PP's sights As for Phnom Penh itself. The capital still retains an undeniable charm despite its tumultuous and often violent past. The crumbling colonial architecture makes an attractive backdrop to bustling street side cafes and the redeveloped riverfront precinct - a particularly lively part of town on Friday and Saturday nights. The city has several impressive wats (temple-monasteries), including Wat Ounalom (headquarters of the Cambodian Buddhist patriarchate) and Wat Phnom (the hilltop pagoda which gave the city its name) and the newly painted Wat Lang Ka. The ugly beehive like Central Market is a great place to explore and bargain for jewellery, antiques or the ubiquitous kramas (checked cotton scarves). And of course there is the Killing Fields and the S21 prison, both demonstrating the atrocities committed by the ruling Khmer Rouge between 1975 and 1979.
Letting it all pass by Again, I had been here before and had done all the touristy things to be done in the city. Which was lucky for me because, as I said previously, the debauchery from Ho Chi Minh City continued unabated and between recovering from the previous nights activities and preparing to do it all over again I had no time, or desire, to see any of the aforementioned sights again. Cal and Pat did make it to the Killing Fields and the S21 Prison and I used a few of Cal's pictures of those 'attractions' for this entry. Check them out, especially if you're interested in a little history of the sites and the country; I saved that for the pictures having subjected you to the history of Vietnam in the Ho Chi Minh City entry!
Pool & Beer. Beer & Pool We spent most of our time in the city, the afternoon Cal and Pat spent being tourists aside, playing pool (myself and Pat got through 21 games the afternoon we arrived), drinking, being cycloed or motor-biked between local restaurants, bars and night clubs and brushing off advances by local Cambodian prostitutes. Be warned; male travellers in Cambodia attract a lot of attention, a side of Cambodia I wasn't exposed to the last time I was here with a female companion.

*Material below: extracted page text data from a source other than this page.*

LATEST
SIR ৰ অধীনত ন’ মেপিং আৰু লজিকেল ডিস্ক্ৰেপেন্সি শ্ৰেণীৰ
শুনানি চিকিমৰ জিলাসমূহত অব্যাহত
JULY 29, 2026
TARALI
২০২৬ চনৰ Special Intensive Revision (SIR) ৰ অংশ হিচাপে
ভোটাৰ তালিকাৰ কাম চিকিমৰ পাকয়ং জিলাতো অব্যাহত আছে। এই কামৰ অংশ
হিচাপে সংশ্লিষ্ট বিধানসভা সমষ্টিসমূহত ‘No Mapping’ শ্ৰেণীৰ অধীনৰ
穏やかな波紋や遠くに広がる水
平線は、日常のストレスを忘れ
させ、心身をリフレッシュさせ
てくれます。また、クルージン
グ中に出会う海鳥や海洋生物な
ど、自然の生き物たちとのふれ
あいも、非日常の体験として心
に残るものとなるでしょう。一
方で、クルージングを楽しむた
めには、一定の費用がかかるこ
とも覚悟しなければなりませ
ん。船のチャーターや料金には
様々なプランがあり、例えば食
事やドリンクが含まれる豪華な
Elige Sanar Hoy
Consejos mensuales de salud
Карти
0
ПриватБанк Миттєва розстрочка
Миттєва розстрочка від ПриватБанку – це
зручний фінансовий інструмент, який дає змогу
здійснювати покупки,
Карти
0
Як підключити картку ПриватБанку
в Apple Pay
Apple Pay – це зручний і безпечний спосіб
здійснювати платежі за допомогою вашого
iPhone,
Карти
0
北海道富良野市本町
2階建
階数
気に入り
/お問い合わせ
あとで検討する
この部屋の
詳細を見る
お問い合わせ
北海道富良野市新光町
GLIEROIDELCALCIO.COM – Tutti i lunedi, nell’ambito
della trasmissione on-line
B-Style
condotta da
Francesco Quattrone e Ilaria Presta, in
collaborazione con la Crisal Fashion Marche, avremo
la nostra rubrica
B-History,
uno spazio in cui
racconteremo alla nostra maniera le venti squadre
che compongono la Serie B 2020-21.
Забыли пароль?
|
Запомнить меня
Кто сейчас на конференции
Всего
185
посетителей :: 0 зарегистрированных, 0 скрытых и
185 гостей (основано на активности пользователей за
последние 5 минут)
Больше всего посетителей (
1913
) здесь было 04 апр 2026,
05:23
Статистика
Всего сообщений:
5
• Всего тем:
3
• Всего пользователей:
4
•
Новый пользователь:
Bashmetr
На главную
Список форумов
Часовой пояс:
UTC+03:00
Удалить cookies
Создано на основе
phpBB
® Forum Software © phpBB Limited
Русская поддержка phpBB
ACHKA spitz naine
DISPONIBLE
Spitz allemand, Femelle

A promise kept So after two nights in the city it was time to move on. A very early morning start, following a very late night, saw us up for the speed boat to Siem Reap. After the tortuous 8 hour bus ride from Phnom Penh to Siem Reap last time I was here there was no way I was doing it again. I had promised myself as soon as I stepped off the bus in Seim Reap back in 2003 that, if I ever found myself back in the country, I would never do that bus trip again. And I was good on my promise, two and a half years later. So I was looking forward to the speed boat trip, if only because it was something I hadn't done before.